--- Provided passage ---
··········
Dancing In Place
O.O. Discs

Elizabeth Panzer ‎– Dancing In Place
Label: OODiscs ‎– oo56
Format: CD, Album
Country: US
Released: 1999

1 – Elizabeth Panzer | Invocation 7:27
2 – Gustavo Matamoros | Re: Elizabeth 9:17
3 – Eleanor Hovda | Dancing In Place 3:30
4 – Eve Beglarian | Play Nice 6:02
5 – Elizabeth Panzer | Syncophony 7:21
6 – Kitty Brazelton | Down N Harp N All A Rond O 15:32
7 – Richard Einhorn | New Pages 4:12
8 – Wendy Chambers | Moments 6:35
9 – Elizabeth Panzer | Green Tea With Oranges 7:40

Harp – Elizabeth Panzer


Elizabeth PANZER Dancing in Place • Elizabeth Panzer (harp) • OO DISCS oo56 (64:70)
by Signor Scardanelli [August 1999. Originally appeared in La Folia 2:1.]

I remember reading something Mark Twain said about heaven as a place where angels strum harps the day long. He went on to confess an inability to attend a terrestrial harp recital for fifteen minutes without squirming, never mind eternity. Thus would be hell the preferred destination. Mr Clemens’ musical (un)interests were really quite encompassing. He’s been told, he said, that Richard Wagner’s music is better than it sounds. One wonders, would curmudgeonly Samuel L. have been as good a music critic as curmudgeonly GBS?
··········
--- Supplied material ---
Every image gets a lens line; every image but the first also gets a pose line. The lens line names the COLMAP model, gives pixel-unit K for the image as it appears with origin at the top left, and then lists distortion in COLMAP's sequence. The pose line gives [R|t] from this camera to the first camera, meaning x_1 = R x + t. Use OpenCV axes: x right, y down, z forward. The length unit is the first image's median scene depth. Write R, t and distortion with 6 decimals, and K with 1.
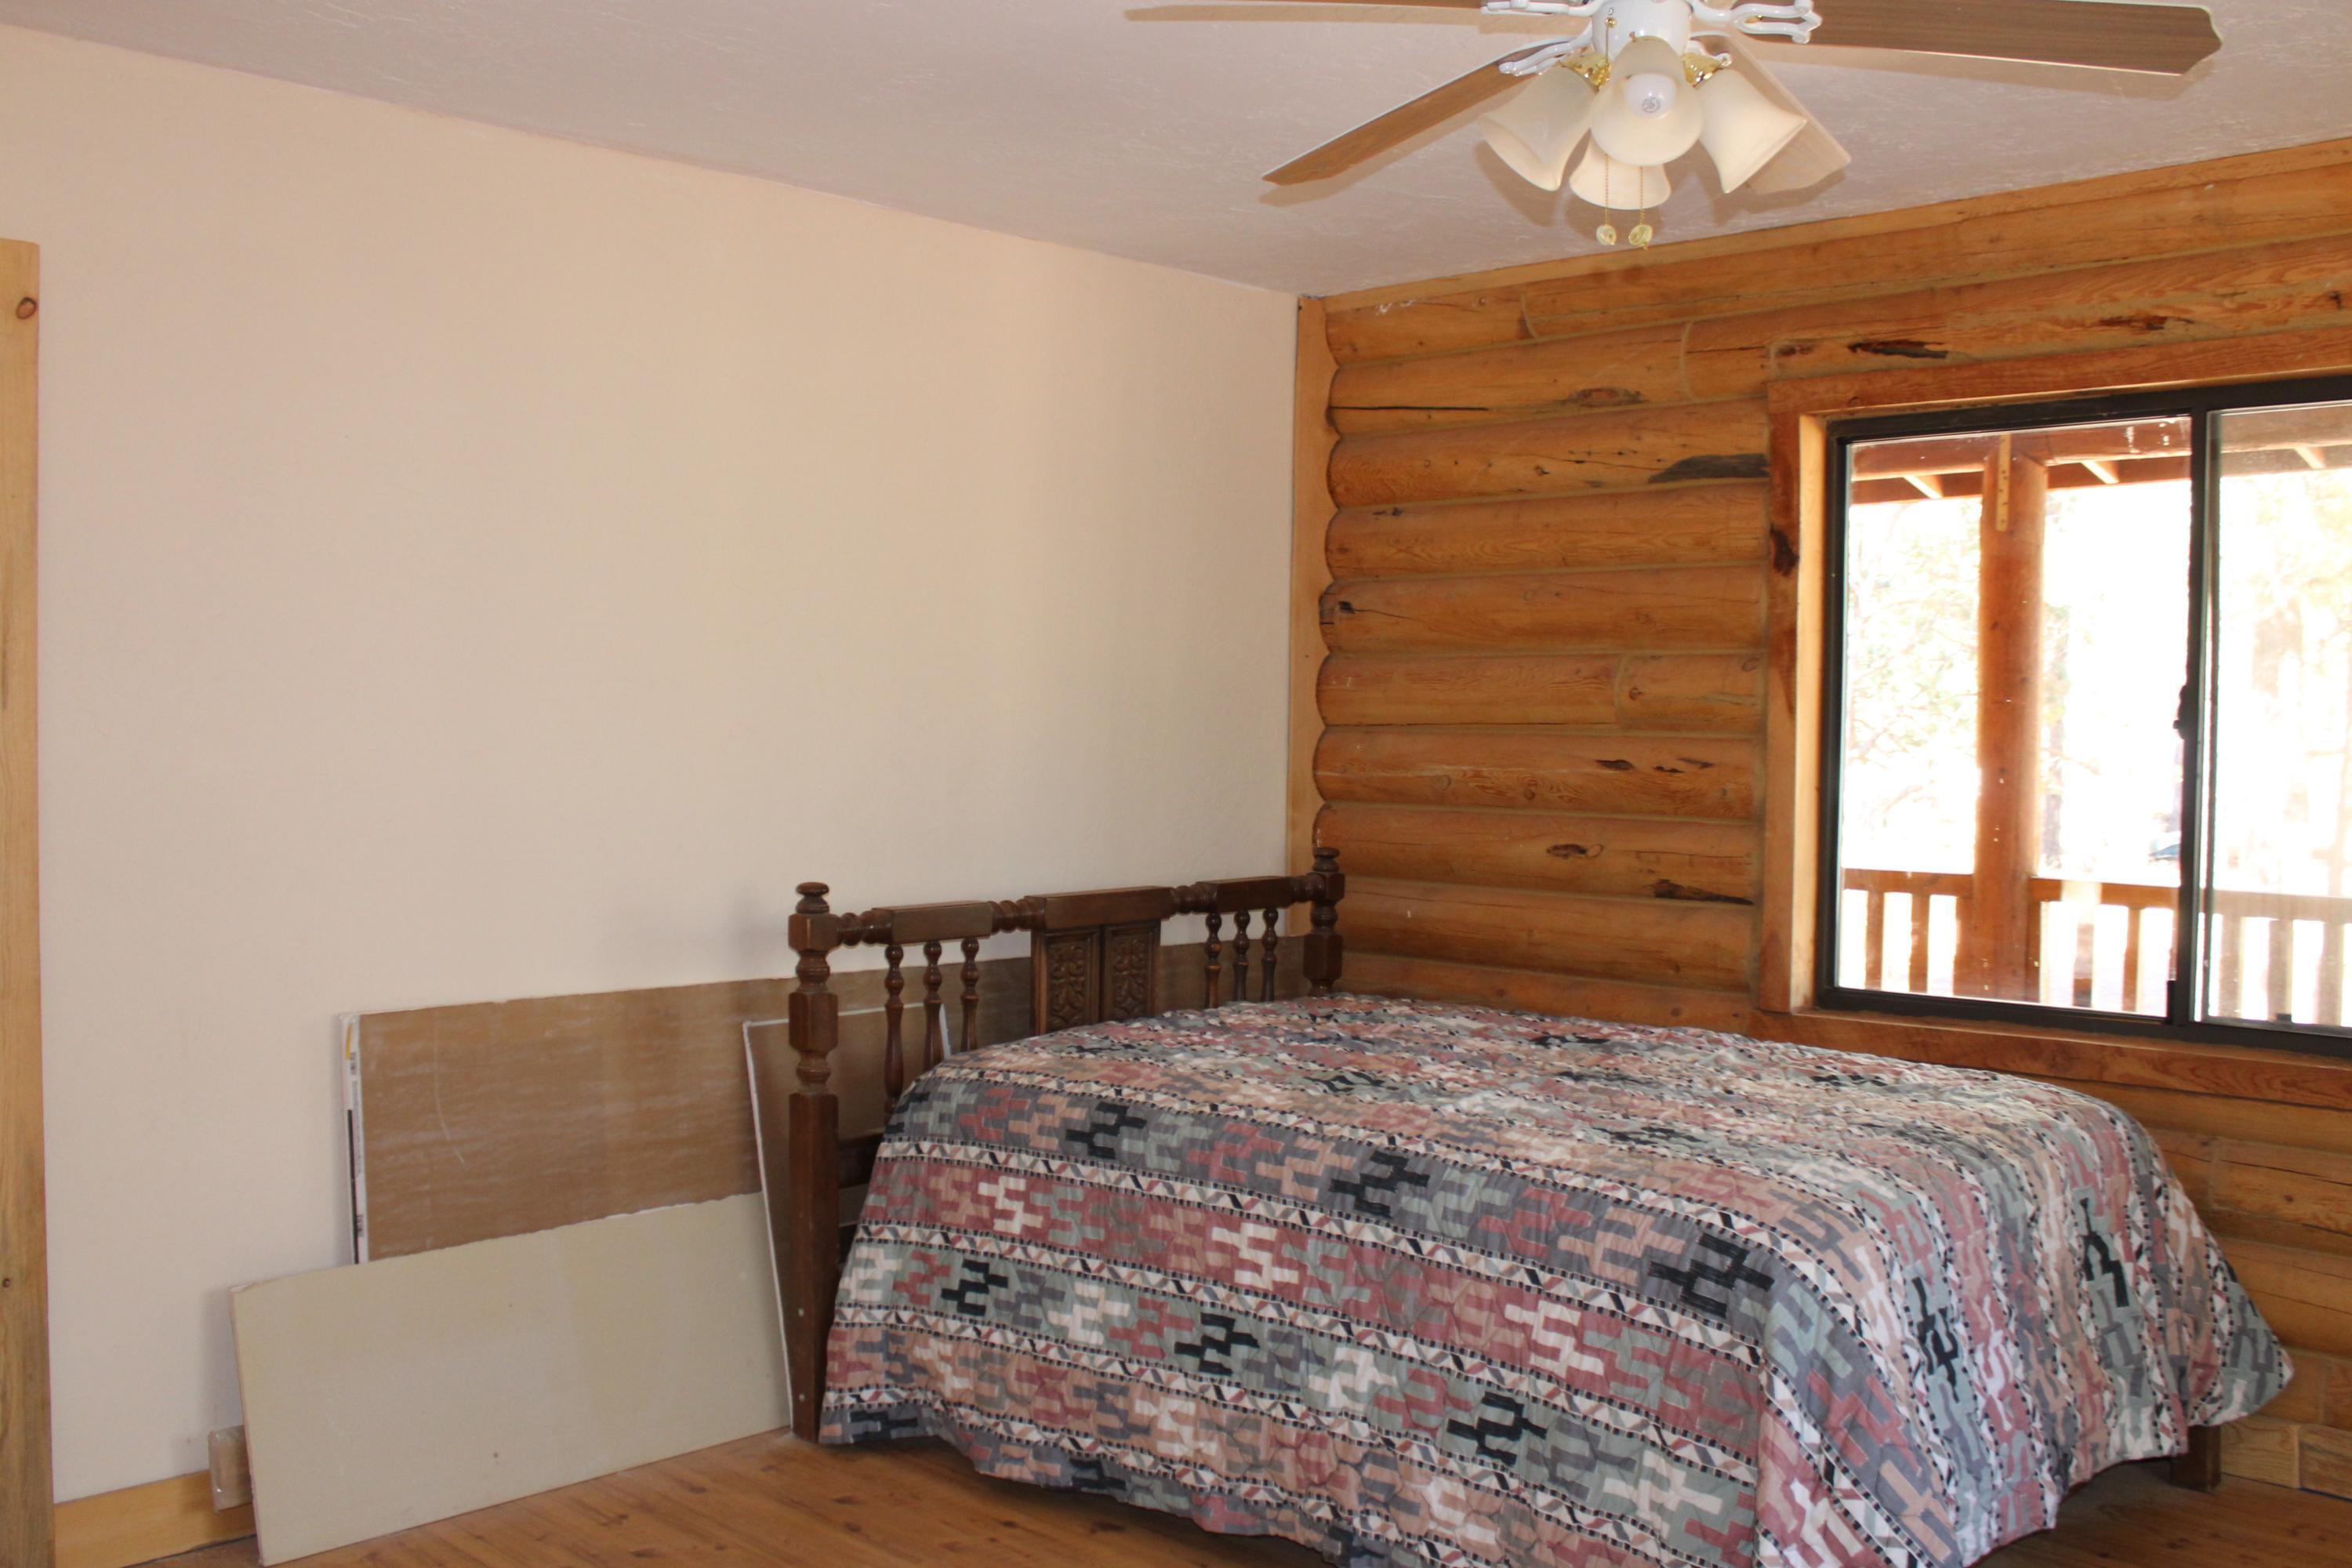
lens RADIAL K [[2117.3, 0, 1176.0], [0, 2117.3, 784.0], [0, 0, 1]] dist [-0.149124, 0.122228]
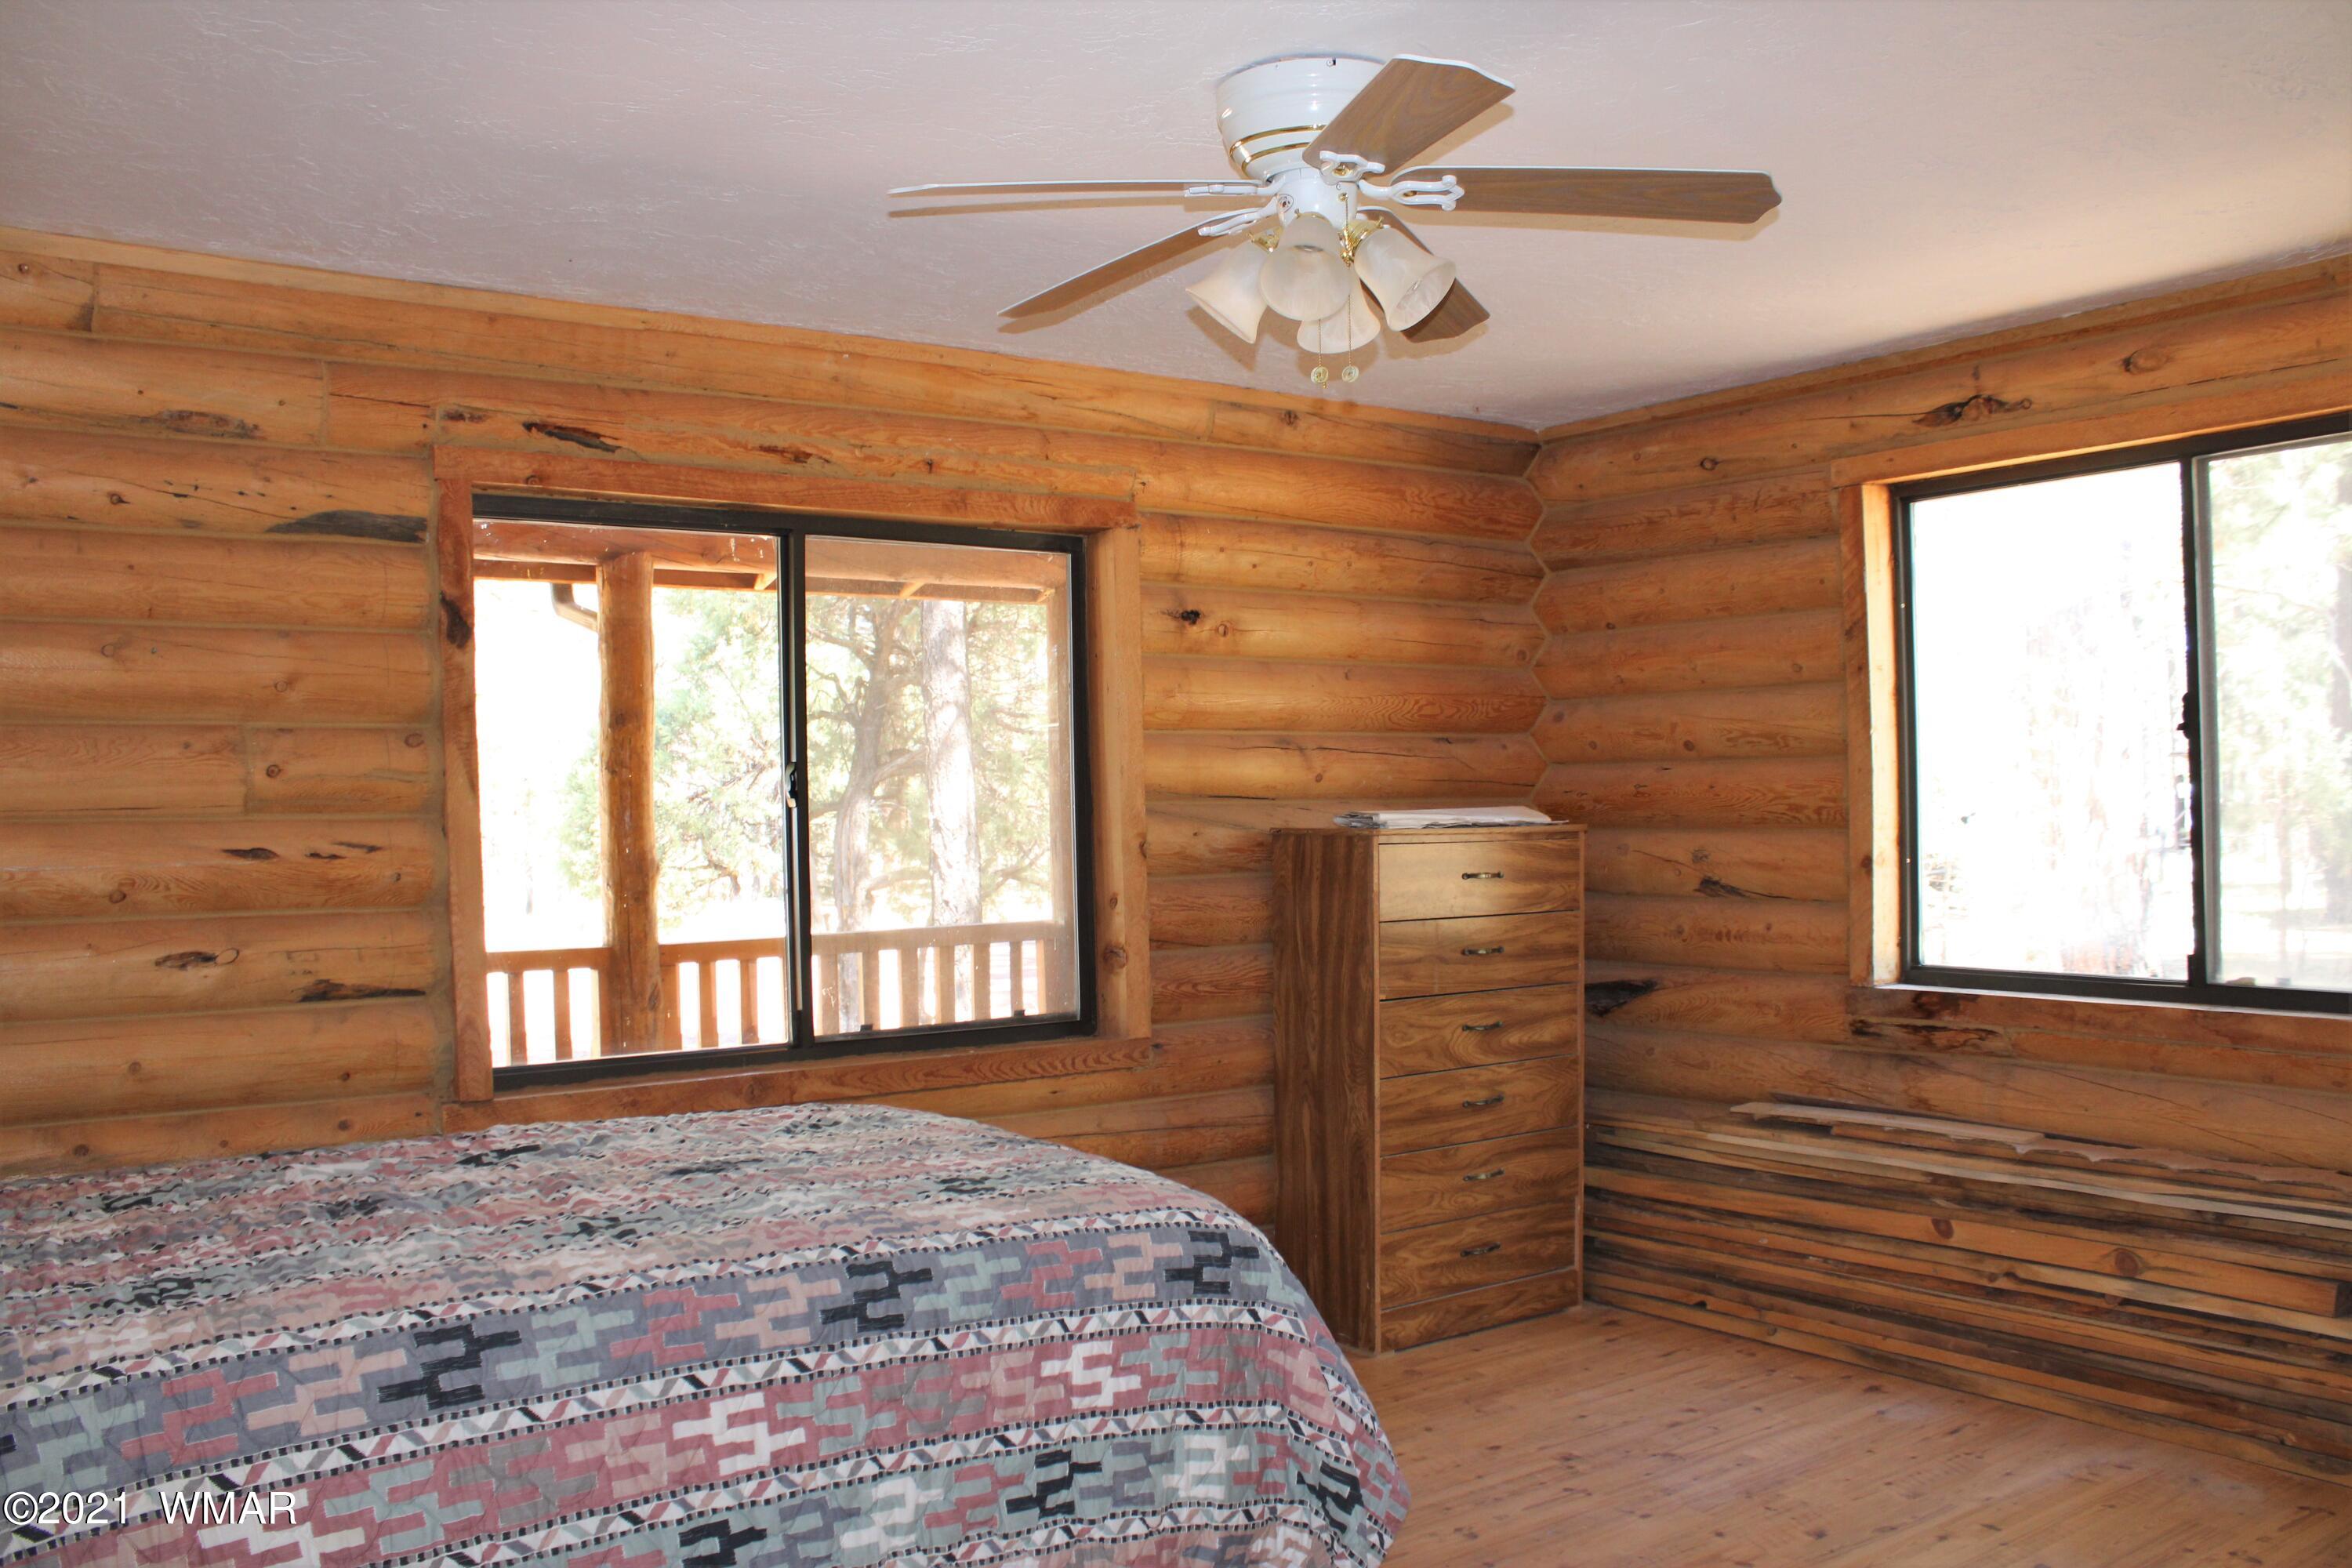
lens RADIAL K [[1949.8, 0, 1166.9], [0, 1949.8, 789.2], [0, 0, 1]] dist [-0.169769, 0.156707]
pose [[0.185978, -0.004161, 0.982545, -0.531226], [0.048393, 0.998816, -0.004930, -0.015044], [-0.981361, 0.048465, 0.185959, 0.539033]]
··········
--- Required action 1 ---
Copy the album listing word for word, starting with "1 – Elizabeth" and going on through "Panzer (harp) • OO DISCS oo56 (64:70)".
--- Required action 2 ---
Which track in the album listing is credited to Eleanor Hovda?
Work only from the album listing and ignore the material.

--- Final answer 1 ---
1 – Elizabeth Panzer | Invocation 7:27
2 – Gustavo Matamoros | Re: Elizabeth 9:17
3 – Eleanor Hovda | Dancing In Place 3:30
4 – Eve Beglarian | Play Nice 6:02
5 – Elizabeth Panzer | Syncophony 7:21
6 – Kitty Brazelton | Down N Harp N All A Rond O 15:32
7 – Richard Einhorn | New Pages 4:12
8 – Wendy Chambers | Moments 6:35
9 – Elizabeth Panzer | Green Tea With Oranges 7:40

Harp – Elizabeth Panzer


Elizabeth PANZER Dancing in Place • Elizabeth Panzer (harp) • OO DISCS oo56 (64:70)

--- Final answer 2 ---
"Dancing In Place," track 3